Austria's self-styled fourth MNO in 5G launch

via Flickr © Takashi Hososhima (CC BY-SA 2.0)

via Flickr © Takashi Hososhima (CC BY-SA 2.0)

  • MVNO Spusu to roll out own network
  • Aims to take part in second 5G auction in 2020
  • Will also launch as an MVNO in Italy in Q1

Austria has been a well-balanced mobile market for years. There was a period of hyper-competition a decade or so ago, but the market has since settled into a three-way battle between Telekom Austria, T-Mobile and 3 Austria – a sensible number of providers to serve a population of under 9 million – with a measured regulatory regime: only last month the Regulatory Authority for Broadcasting and Telecommunications (RTR) detailed plans for an investment-friendly 5G auction in 2020.

However, a relative newcomer to the market could change all that. Mobile virtual network operator (MVNO) Spusu, which has offered services using 3's network since mid-2015, is reportedly looking to establish itself at the country's fourth network operator and as part of that process plans to launch a 5G service as early as this week.

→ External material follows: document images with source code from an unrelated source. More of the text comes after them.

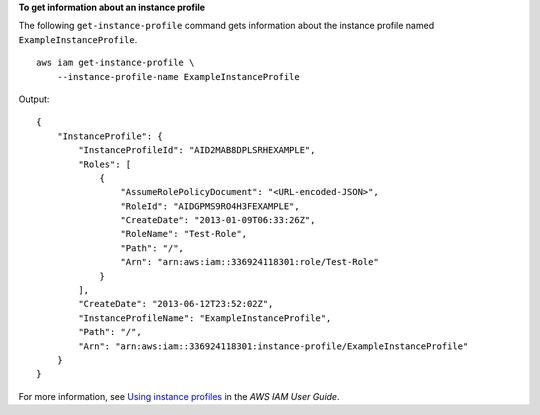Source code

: **To get information about an instance profile**

The following ``get-instance-profile`` command gets information about the instance profile named ``ExampleInstanceProfile``. ::

    aws iam get-instance-profile \
        --instance-profile-name ExampleInstanceProfile

Output::

    {
        "InstanceProfile": {
            "InstanceProfileId": "AID2MAB8DPLSRHEXAMPLE",
            "Roles": [
                {
                    "AssumeRolePolicyDocument": "<URL-encoded-JSON>",
                    "RoleId": "AIDGPMS9RO4H3FEXAMPLE",
                    "CreateDate": "2013-01-09T06:33:26Z",
                    "RoleName": "Test-Role",
                    "Path": "/",
                    "Arn": "arn:aws:iam::336924118301:role/Test-Role"
                }
            ],
            "CreateDate": "2013-06-12T23:52:02Z",
            "InstanceProfileName": "ExampleInstanceProfile",
            "Path": "/",
            "Arn": "arn:aws:iam::336924118301:instance-profile/ExampleInstanceProfile"
        }
    }

For more information, see `Using instance profiles <https://docs.aws.amazon.com/IAM/latest/UserGuide/id_roles_use_switch-role-ec2_instance-profiles.html>`__ in the *AWS IAM User Guide*.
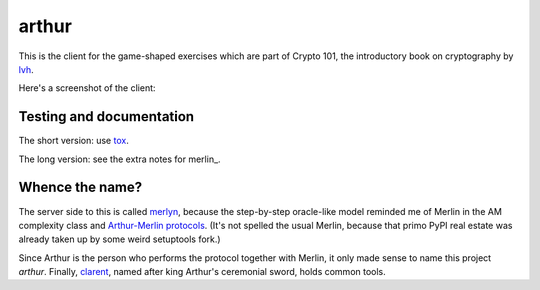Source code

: ========
 arthur
========

.. image:: https://dl.dropbox.com/u/38476311/Logos/arthur.png

This is the client for the game-shaped exercises which are part of
Crypto 101, the introductory book on cryptography by lvh_.

Here's a screenshot of the client:

.. image:: https://dl.dropboxusercontent.com/u/38476311/hacks.png

Testing and documentation
=========================

The short version: use tox_.

The long version: see the extra notes for merlin_.

Whence the name?
================

The server side to this is called merlyn_, because the step-by-step
oracle-like model reminded me of Merlin in the AM complexity class and
`Arthur-Merlin protocols`_. (It's not spelled the usual Merlin,
because that primo PyPI real estate was already taken up by some weird
setuptools fork.)

Since Arthur is the person who performs the protocol together with
Merlin, it only made sense to name this project `arthur`. Finally,
clarent_, named after king Arthur's ceremonial sword, holds common
tools.

.. _lvh: https://twitter.com/lvh/
.. _tox: https://testrun.org/tox/
.. _merlyn: https://github.com/crypto101/merlyn
.. _clarent: https://github.com/crypto101/clarent
.. _`Arthur-Merlin protocols`: https://en.wikipedia.org/wiki/Merlin-Arthur_protocol
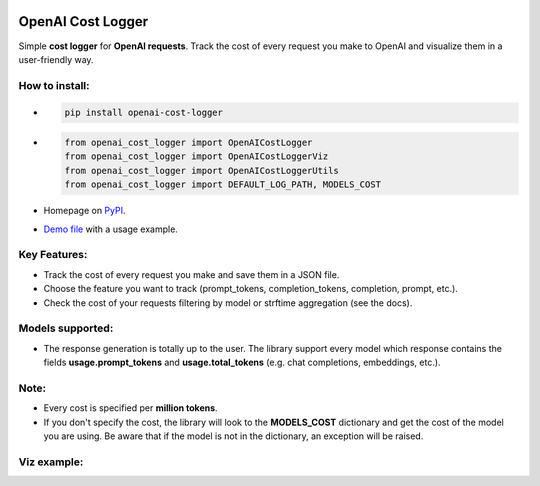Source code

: .. image:: https://img.shields.io/badge/chatGPT-74aa9c.svg?logo=openai
.. image:: https://img.shields.io/pypi/pyversions/setuptools.svg

==================
OpenAI Cost Logger
==================

Simple **cost logger** for **OpenAI requests**.
Track the cost of every request you make to OpenAI and visualize them in a user-friendly way.

How to install:
---------------
* .. code-block:: python

      pip install openai-cost-logger

* .. code-block:: python

      from openai_cost_logger import OpenAICostLogger
      from openai_cost_logger import OpenAICostLoggerViz
      from openai_cost_logger import OpenAICostLoggerUtils
      from openai_cost_logger import DEFAULT_LOG_PATH, MODELS_COST

* Homepage on `PyPI <https://pypi.org/project/openai-cost-logger/>`_.
* `Demo file <https://github.com/drudilorenzo/track-openai-cost/blob/master/demo.ipynb>`_ with a usage example.

Key Features:
-------------
* Track the cost of every request you make and save them in a JSON file.
* Choose the feature you want to track (prompt_tokens, completion_tokens, completion, prompt, etc.).
* Check the cost of your requests filtering by model or strftime aggregation (see the docs).

Models supported:
-------------------
* The response generation is totally up to the user. The library support every model which response contains the fields **usage.prompt_tokens** and **usage.total_tokens** (e.g. chat completions, embeddings, etc.).

Note:
-----
* Every cost is specified per **million tokens**.
* If you don't specify the cost, the library will look to the **MODELS_COST** dictionary and get the cost of the model you are using. Be aware that if the model is not in the dictionary, an exception will be raised.

Viz example:
-------------
.. image::https://drive.google.com/file/d/1lbmRJCe5VHqom0bdHzE2xi09lSfsp_Bm/view?usp=sharing
   :alt: Viz example (prints + plot)
   :align: center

While not all elements of the story stack up at this stage, there seems little doubt that the company has ambitious plans that will have an impact on the big three. And mobile providers in neighbouring Italy will need to watch their backs too.

Spusu picked up regional spectrum licences in Burgenland and Lower Austria in Austria's first 5G auction in March. While those licences are valid only from the start of 2020, Der Standard reports that the firm will launch its 5G network in parts of those regions on Friday. Host operator 3 has a limited 5G service in parts of Vienna, in Lower Austria, but no coverage in Burgenland yet, and besides, it seems a little early for the telco to allow an MVNO to use its limited 5G infrastructure. We're still waiting for clarification from Spusu on what exactly the 5G launch will entail.

Whatever its plans for 5G in the immediate future, the fact remains that in the longer-term the MVNO aims to become a network operator. It has made it clear that it intends to remain a 3 customer, but will build out its own network in parallel.

Initially its focus will be on serving customers who do not currently have a good mobile service.

"The frequencies may not be used until 1 January 2020," said Spusu CEO Franz Pichler, when the RTR confirmed the first lot of 5G spectrum awards in May. "For us, this is the deadline on which we start in various industrial areas, as well as in regions where there is still no good 3G or LTE coverage."

Next year's auction of frequencies in the 700 MHz, 1500 MHz and 2.1 GHz bands will likely tell us more about Spusu's appetite for investment and its ability to cover more of Austria with its own network.

It is already clear though that Spusu's ambitions extend beyond Austria's borders into neighbouring Italy.

The company plans to launch a new Italian MVNO on Wind Tre's network in the first quarter of this year and indications are that it will join Iliad as a price discounter in the market.

Spusu itself insists its focus is on flexibility as much as on price. The company, which is owned by Austrian tech firm Mass Response – a provider of televoting technology, amongst other things -- develops its own software and as a result can come up with a price plan in the morning and have it available for purchase by the afternoon, Christian Anton, who is managing Spusu's expansion into Italy alongside Karl Katzbauer, told Mondo Mobile Web earlier this month. Reading between the lines, one assumes a price plan presented in that way would be competitive, to say the least.

Thus Italy's operators have some more pricing pressure to look forward to next year, while their Austrian peers have a close eye on the fourth network operator.